In omaggio alla data del 25 aprile pubblico un mio articolo su un eroe sportivo discriminato dal regime di allora per il colore della pelle: Leone Jacovacci.
Roma Stadio Flaminio, domenica 24 giugno
1928, davanti a 40.000 persone va in scena un incontro di pugilato che
assegna il titolo europeo dei pesi medi.
Da una parte abbiamo Mario
Bosisio, tecnico, bianco come il latte e milanese, mentre dall’altra
troviamo Leone Jacovacci, potente, colored e romano.
Due italiani
sul ring con in palio la cintura di campione europeo dei pesi medi, anzi
no solamente uno dei due contendenti è ritenuto veramente italiano:
Ettore Bosisio.
Leone Jacovacci essendo meticcio, nato nel Congo
Belga in seguito ad una relazione tra un agronomo italiano ed una
ragazza indigena, potrà vantare la cittadinanza italica solo dopo un
infinito iter burocratico ostacolato a più non posso dal regime del
ventennio.
Il match, combattuto davanti a Giuseppe Bottai e Italo
Balbo ma anche ai giornali e cinegiornali dell’epoca, non ha storia:
Jacovacci stravince contro Bosisio. Una soddisfazione immensa per Leone
dopo che gli era stata letteralmente usurpata la meritata vittoria
nell’incontro precedente, assegnata invece all’avversario milanese ai
punti.
La vittoria del titolo di campione europeo dei pesi medi di Roma non si rivela però come se l’aspettava il buon Leone.
Da quel giorno, e da quella vittoria, inizia proprio il declino del nostro eroe.

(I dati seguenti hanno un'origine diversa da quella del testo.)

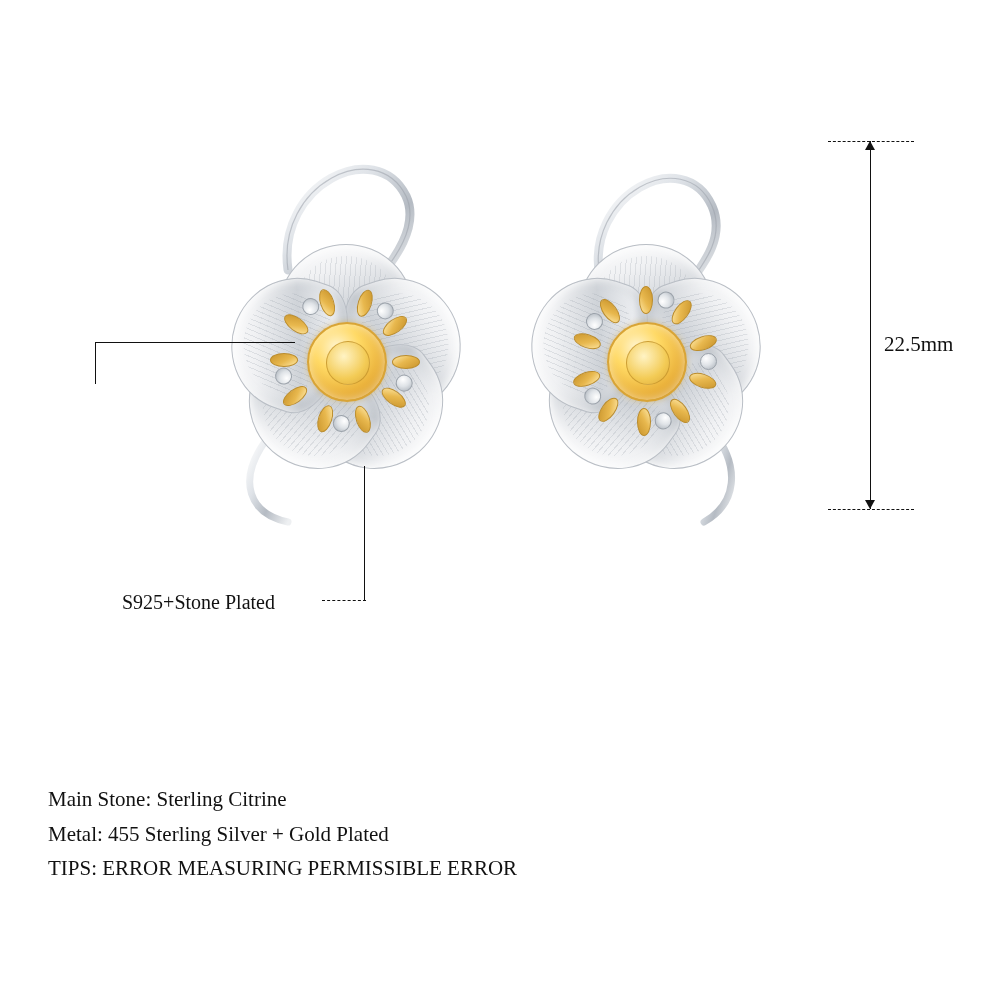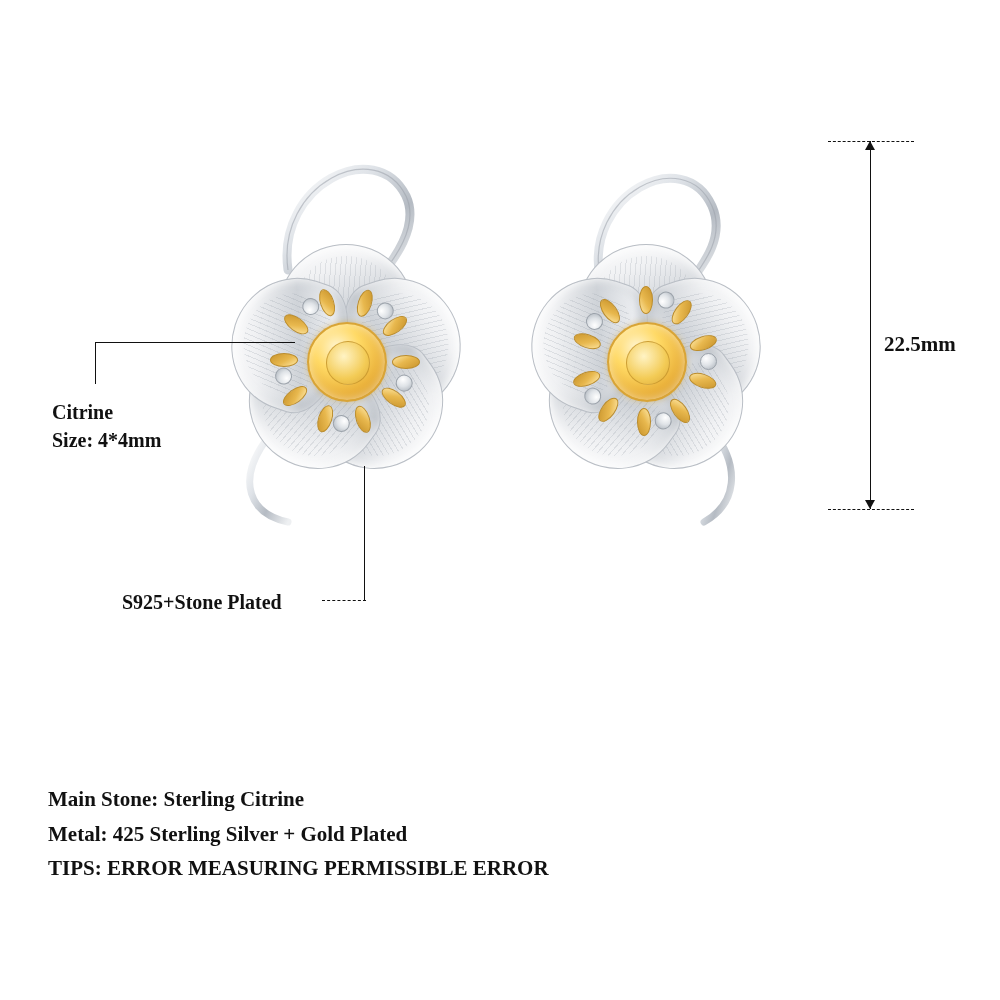"22.5mm" #stage { font-weight: bold -> none }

Inaccettabile per quei tempi che un “colored italiano” abbia la meglio
su un “bianco italiano”, divenendo addirittura campione di pugilato.
Con il suo titolo guadagnato sul ring della boxe Leone si stabilirà in
Francia e verrà progressivamente isolato dal regime; l’ostracismo di chi
comandava in Italia a quei tempi, unito al declino fisico portò
Jacovacci all’abbandono dell’attività sportiva.
Mori nel 1983 a Milano, dove aveva trovato lavoro come portinaio di un condominio.
Definire avventurosa la vita del pugile italiano è assai riduttivo:
allevato a Roma dai nonni paterni, alla loro morte è costretto ad
emigrare in Inghilterra per sfuggire da una Italia sempre più razzista.
Nella terra d’Albione combatte da prima come soldato con il nome falso
di John Douglas Walker, e poi come pugile sul ring con il nome
altrettanto falso di Jack Walker.
Nelle sue avventure non poteva
mancare la Francia, paese in cui il nostro atleta stupirà il mondo
intero per le sue straordinarie vittorie sul ring, ma soprattutto per la
confessione di essere un pugile italiano e di avere sempre mentito
sulle sue origini.
Il grande pubblico italiano accolse
favorevolmente questo grande campione, mentre per il regime era
inaccettabile che un colored rappresentasse un paese come era l’Italia
di quei tempi.
Ironia della sorte, nel 1987 Sumbu Kalambay diventerà
campione del mondo di pugilato, primo italiano di colore a riuscire
nell’impresa, riscattando la figura e le vittorie nonché l’immagine
tanto volutamente nascosta di Leone Jacovacci.